### TASK A
Locate each row below that contains the string "المور", and copy those rows out in full.

____ TEXT PROVIDED

The stories and the evidence[edit]

Peirce in his later years became impoverished. It has been said (see below) that Peirce's motive for adopting "Santiago"—"St. James" in Spanish—as a middle name was gratitude to his old friend William James, who dedicated his Will to Believe and Other Essays in Popular Philosophy (1897)[1] to Peirce, and arranged for Peirce during this period to be paid to give two series of lectures at or near Harvard—one in 1898, one of two in 1903.[2] Then in 1907 James dedicated his Pragmatism to the nominalist John Stuart Mill[3] and omitted Peirce from its list of references for further reading[4]—yet also in that book (in Lecture 2, fourth paragraph) James credits Peirce as the originator of pragmatism. By that time, Peirce was already distinguishing his own scholastic realist brand of pragmatism as "pragmaticism".[5] Still, Peirce had increasing reason for gratitude. Each year from 1907 until James's death in 1910, James wrote to his friends in the Boston intelligentsia, asking that they contribute financially to help support Peirce, a fund which continued after James's death. Peirce reciprocated by designating James's eldest son as his heir should Juliette predecease him.[6]

The claim that Peirce adopted the middle name "Santiago" in gratitude to William James goes back at least to William James's wife Alice, quoted in 1927 by F. C. S. Schiller[7]

In one of the last quinquennial catalogues, Peirce changed his middle name from Saunders to Santiago. It was long before I understood that it was a way of calling himself St. James, but there it stands Charles Santiago Peirce.

In Quinquennial Catalogue of the Officers and Graduates of Harvard University, Peirce appears as "Charles Sanders Peirce" in[8] 1890, 1895, 1900, and 1905. He appears as "Charles Santiago Sanders Peirce," "Charles S. Sanders Peirce," "Charles Sanders Peirce", in 1910 and 1915.

Collected Papers of Charles Sanders Peirce (CP), Volume 5 in 1934 reprinted a comment by Peirce "Mr. Peterson's Proposed Discussion" complete with the name "Charles Santiago Sanders Peirce" appended, first published in The Monist in 1906. The CP editors (Charles Hartshorne and Paul Weiss) added in a footnote, "The additional name Santiago, St. James in Spanish, was adopted by Peirce about this time, apparently in honor of his life-long friend, William James." Weiss also said much the same in the Peirce entry in the Dictionary of American Biography, Volume 14, pp. 398–403 (see p. 400), in 1934. In 1935 Ralph Barton Perry wrote in The Thought and Character of William James, v. 2, p. 436, that Peirce adopted "Santiago" as a name "presumably in honor of James".

________

### TASK B
Reproduce the passage from the text on Peirce's middle name, from "The claim that" up to and including "1910 and 1915.".

____ EXERCISE MATERIAL

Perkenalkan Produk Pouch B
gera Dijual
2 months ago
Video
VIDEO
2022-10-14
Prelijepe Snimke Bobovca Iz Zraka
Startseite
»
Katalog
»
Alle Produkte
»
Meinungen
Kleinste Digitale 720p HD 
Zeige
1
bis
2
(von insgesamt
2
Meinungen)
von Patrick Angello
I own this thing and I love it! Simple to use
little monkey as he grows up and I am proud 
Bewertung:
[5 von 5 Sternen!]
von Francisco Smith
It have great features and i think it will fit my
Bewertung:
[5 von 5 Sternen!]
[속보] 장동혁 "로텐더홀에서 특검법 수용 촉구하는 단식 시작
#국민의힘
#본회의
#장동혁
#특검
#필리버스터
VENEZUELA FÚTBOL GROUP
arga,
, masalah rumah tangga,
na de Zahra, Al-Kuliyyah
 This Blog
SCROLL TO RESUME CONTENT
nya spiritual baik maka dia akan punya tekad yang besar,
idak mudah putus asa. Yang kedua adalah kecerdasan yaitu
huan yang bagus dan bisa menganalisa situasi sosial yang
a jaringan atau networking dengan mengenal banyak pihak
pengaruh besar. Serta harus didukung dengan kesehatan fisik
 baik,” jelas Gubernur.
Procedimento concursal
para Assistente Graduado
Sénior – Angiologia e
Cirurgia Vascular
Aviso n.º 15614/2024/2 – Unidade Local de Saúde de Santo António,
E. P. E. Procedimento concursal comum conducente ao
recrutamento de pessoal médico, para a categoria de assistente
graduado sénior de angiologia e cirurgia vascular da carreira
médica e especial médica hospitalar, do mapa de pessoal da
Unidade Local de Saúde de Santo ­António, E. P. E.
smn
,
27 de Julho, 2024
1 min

________
____ EXERCISE MATERIAL

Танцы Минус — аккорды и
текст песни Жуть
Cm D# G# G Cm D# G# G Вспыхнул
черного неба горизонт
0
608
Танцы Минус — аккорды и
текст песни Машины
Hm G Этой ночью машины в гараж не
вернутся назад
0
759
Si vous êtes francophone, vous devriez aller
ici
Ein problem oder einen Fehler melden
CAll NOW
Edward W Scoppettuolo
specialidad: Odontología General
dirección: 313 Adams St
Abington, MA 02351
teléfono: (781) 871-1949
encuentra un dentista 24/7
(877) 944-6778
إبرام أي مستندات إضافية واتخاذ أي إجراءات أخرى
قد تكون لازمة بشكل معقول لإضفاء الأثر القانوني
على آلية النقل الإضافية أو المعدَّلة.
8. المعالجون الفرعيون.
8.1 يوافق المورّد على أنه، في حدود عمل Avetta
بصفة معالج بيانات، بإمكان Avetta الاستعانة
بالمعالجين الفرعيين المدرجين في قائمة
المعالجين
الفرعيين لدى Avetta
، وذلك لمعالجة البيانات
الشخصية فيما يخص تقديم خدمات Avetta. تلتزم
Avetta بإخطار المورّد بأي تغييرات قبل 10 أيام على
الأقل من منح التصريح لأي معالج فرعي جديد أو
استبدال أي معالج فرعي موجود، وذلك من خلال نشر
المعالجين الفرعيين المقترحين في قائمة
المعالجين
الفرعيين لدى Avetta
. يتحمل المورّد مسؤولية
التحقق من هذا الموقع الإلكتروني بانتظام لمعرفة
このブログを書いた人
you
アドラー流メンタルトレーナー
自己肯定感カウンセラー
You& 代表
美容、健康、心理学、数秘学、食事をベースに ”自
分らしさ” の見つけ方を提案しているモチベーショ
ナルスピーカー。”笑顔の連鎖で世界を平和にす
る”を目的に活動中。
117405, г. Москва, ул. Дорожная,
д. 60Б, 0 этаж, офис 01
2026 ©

________

### REPLY A
8.1 يوافق المورّد على أنه، في حدود عمل Avetta
Avetta بإخطار المورّد بأي تغييرات قبل 10 أيام على
. يتحمل المورّد مسؤولية

### REPLY B
The claim that Peirce adopted the middle name "Santiago" in gratitude to William James goes back at least to William James's wife Alice, quoted in 1927 by F. C. S. Schiller[7]

In one of the last quinquennial catalogues, Peirce changed his middle name from Saunders to Santiago. It was long before I understood that it was a way of calling himself St. James, but there it stands Charles Santiago Peirce.

In Quinquennial Catalogue of the Officers and Graduates of Harvard University, Peirce appears as "Charles Sanders Peirce" in[8] 1890, 1895, 1900, and 1905. He appears as "Charles Santiago Sanders Peirce," "Charles S. Sanders Peirce," "Charles Sanders Peirce", in 1910 and 1915.